## Data under study:
☆ ☆ ☆ ☆ ☆
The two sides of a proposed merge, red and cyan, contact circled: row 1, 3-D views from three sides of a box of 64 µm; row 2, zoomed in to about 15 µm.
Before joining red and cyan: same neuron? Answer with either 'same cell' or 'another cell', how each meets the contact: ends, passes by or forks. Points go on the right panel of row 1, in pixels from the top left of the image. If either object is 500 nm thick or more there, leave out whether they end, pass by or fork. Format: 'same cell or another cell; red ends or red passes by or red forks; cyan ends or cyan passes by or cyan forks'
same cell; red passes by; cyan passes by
☆ ☆ ☆ ☆ ☆
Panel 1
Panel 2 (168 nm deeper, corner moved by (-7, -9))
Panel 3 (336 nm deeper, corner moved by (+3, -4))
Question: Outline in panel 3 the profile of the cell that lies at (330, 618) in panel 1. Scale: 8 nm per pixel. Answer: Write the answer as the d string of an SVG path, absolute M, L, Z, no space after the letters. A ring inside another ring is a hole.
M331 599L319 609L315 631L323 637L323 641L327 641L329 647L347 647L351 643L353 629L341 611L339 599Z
☆ ☆ ☆ ☆ ☆
The answer must consist of each line from the data that includes the string "deeper".

Panel 2 (168 nm deeper, corner moved by (-7, -9))
Panel 3 (336 nm deeper, corner moved by (+3, -4))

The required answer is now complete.